Open source is everywhere, as is the need to properly manage it. Get the latest open source trends from the 2023 OSSRA report.
It’s that time of year again: Now in its 8th edition, the Synopsys “Open Source Security and Risk Analysis” (OSSRA) report launched earlier this week.
This year’s report, produced by the Synopsys Cybersecurity Research Center (CyRC), examines the results of more than 1,700 audits of commercial codebases performed by the Black Duck® Audit Services team, primarily for merger and acquisition (M&A) transactions. Synopsys shares OSSRA findings each year with the goal of helping security, legal, risk, and development teams better understand the open source security and license risk landscape. Examining trends in open source usage and industry insights can help developers understand the interconnected software ecosystem they are a part of.
Three of the 17 industry sectors represented in the 2023 OSSRA report—Aerospace, Aviation, Automotive, Transportation, Logistics; EdTech; and Internet of Things—contained open source in 100% of their audited codebases. The remaining verticals had open source in upwards of 92% of their codebases.
The Synopsys Audit team conducts audits of thousands of codebases for customers each year, with the primary aim of identifying a range of software risks during M&A transactions. Despite 2022’s economic ambiguity and a corresponding slowdown in tech M&As, audit numbers remained promisingly strong.
New this year, a five-year look-back provided a broader view of open source and security trends. The total percentage of open source in audited codebases by industry, though varied, increased across the board. The same is true for vulnerabilities, where certain industries showed concerning jumps in vulnerabilities, indicating a lack of vulnerability mitigation activity.
While the decrease in high-risk vulnerabilities is encouraging, the fact remains that more than half the codebases audited contained license conflicts, and nearly half contained high-risk vulnerabilities. Even more troubling was that of the 1,703 codebases that included risk assessments, 91% contained outdated versions of open source components. That is, an update or patch was available but not applied.

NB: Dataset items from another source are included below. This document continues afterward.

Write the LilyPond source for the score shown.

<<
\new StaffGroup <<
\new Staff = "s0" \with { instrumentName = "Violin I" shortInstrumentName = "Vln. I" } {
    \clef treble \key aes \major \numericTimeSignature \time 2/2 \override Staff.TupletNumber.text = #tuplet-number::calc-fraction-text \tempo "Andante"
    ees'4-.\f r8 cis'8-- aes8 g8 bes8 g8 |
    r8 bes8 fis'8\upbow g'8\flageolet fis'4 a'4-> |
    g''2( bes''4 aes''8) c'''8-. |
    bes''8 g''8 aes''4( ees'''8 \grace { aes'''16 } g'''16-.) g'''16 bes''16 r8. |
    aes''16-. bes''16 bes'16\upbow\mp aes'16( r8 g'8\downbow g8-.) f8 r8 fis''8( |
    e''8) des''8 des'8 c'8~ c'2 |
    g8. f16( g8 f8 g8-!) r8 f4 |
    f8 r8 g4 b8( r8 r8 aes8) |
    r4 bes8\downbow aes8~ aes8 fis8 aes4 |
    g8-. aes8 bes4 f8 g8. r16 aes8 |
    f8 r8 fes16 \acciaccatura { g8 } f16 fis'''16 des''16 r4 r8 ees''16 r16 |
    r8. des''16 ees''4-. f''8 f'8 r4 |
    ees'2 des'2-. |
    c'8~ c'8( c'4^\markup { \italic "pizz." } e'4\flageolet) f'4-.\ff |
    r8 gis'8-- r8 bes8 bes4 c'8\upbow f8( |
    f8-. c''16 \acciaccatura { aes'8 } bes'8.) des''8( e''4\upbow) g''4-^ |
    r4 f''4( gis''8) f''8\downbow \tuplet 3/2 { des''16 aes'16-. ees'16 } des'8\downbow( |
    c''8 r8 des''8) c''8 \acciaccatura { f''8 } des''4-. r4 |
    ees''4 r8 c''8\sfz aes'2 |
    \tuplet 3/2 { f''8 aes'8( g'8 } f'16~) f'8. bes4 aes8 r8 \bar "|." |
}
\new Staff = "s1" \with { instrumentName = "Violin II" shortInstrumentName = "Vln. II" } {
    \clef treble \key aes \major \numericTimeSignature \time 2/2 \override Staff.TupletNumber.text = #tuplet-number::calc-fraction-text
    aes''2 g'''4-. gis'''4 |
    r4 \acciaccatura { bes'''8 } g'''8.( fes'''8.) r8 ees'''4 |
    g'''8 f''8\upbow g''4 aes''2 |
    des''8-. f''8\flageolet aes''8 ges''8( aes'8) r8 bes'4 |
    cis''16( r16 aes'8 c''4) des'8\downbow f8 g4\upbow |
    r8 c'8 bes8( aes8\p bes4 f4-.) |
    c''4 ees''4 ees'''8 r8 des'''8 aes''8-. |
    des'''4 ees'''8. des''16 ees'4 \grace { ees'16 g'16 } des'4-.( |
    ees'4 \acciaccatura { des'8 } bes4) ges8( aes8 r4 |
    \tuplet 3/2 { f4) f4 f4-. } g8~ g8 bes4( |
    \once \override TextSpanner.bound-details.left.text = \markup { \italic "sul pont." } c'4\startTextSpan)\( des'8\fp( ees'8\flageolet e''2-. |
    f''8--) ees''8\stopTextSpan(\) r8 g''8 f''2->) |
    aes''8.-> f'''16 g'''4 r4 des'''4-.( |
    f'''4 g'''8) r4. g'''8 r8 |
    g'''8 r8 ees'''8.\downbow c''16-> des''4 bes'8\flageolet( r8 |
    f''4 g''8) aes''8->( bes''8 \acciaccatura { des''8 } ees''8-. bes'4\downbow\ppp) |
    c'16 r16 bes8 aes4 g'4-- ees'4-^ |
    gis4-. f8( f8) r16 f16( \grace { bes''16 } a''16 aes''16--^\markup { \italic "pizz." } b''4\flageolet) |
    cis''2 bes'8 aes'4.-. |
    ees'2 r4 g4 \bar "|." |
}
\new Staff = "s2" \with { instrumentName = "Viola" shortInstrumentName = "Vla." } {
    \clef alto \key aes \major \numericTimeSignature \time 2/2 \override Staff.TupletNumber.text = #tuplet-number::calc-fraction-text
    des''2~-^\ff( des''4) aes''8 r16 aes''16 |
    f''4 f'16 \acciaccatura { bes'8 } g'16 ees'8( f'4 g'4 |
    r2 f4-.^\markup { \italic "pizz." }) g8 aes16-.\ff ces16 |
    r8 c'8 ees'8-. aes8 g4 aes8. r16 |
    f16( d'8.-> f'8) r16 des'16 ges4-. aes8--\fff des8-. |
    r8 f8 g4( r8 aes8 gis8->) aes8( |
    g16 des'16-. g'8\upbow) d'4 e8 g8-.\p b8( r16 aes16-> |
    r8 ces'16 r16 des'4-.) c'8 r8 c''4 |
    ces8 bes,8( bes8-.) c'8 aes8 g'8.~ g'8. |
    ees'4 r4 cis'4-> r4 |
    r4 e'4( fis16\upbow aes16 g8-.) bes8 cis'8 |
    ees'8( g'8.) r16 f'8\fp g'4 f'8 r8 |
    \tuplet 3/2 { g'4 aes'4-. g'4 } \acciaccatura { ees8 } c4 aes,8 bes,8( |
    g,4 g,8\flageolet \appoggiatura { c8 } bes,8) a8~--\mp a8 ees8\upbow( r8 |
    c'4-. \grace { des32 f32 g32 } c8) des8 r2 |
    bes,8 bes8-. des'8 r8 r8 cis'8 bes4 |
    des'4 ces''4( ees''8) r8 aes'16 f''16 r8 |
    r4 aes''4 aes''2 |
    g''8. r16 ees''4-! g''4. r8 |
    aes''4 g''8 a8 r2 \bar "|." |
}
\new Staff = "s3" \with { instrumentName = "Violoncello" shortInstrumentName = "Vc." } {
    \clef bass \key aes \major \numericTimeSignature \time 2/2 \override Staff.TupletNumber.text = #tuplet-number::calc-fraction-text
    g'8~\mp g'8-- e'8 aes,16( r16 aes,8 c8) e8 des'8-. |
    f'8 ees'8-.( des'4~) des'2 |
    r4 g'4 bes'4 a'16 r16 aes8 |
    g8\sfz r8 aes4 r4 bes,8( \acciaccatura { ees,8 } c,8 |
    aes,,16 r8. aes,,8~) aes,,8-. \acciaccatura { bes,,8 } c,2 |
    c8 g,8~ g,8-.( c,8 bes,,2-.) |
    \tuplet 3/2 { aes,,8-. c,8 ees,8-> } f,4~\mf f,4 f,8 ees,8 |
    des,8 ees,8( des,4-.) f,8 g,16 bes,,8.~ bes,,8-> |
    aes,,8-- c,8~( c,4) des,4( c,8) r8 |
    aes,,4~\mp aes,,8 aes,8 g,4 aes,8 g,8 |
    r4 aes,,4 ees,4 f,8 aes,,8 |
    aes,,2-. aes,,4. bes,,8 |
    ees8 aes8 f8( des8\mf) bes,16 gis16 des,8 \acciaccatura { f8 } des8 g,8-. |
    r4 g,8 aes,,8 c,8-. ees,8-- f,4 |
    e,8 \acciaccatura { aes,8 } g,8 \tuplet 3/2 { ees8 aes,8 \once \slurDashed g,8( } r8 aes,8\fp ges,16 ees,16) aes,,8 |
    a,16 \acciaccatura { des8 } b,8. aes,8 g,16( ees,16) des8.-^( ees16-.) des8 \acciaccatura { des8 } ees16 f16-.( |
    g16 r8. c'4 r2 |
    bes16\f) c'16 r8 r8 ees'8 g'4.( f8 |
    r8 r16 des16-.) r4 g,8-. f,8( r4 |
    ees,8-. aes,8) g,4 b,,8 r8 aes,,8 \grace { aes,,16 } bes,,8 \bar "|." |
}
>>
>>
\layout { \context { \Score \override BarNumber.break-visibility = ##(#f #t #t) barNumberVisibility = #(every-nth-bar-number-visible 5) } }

There are justifiable reasons for not keeping software up-to-date, but it’s likely that a large percentage of the 91% is due to DevSecOps teams not being aware that a newer version of an open source component is available. Unless an organization keeps an accurate and up-to-date inventory of the open source used in its code, the component can be forgotten until it becomes vulnerable to a high-risk exploit. And then the scramble to identify where it’s being used and to update it is on.
That’s precisely what occurred with Log4J, and over a year later, it still persists. Despite the media attention it received and the numerous avenues organizations can take to confirm its presence in their codebase (and remediate it), Log4J remains. Vulnerable versions of Log4J were identified in 5% of the total codebases, and in 11% of audited Java codebases.
By now, anyone remotely involved in software security is likely concerned with the software supply chain. In today’s climate of near-constant supply chain attacks, the numbers yielded by this report take on extra urgency. Organizations wondering where to start should consider the management of open source and third-party code in their applications as step 1.
Managing this code entails gaining complete visibility into dependencies. In 2023, 96% of commercial code contains open source, so getting visibility into the components used in your applications should be a baseline requirement for any modern DevSecOps program. A software Bill of Materials (SBOM) provides this needed insight into business risk and overall security. That means organizations no longer need to trust that they are secure—they can verify it.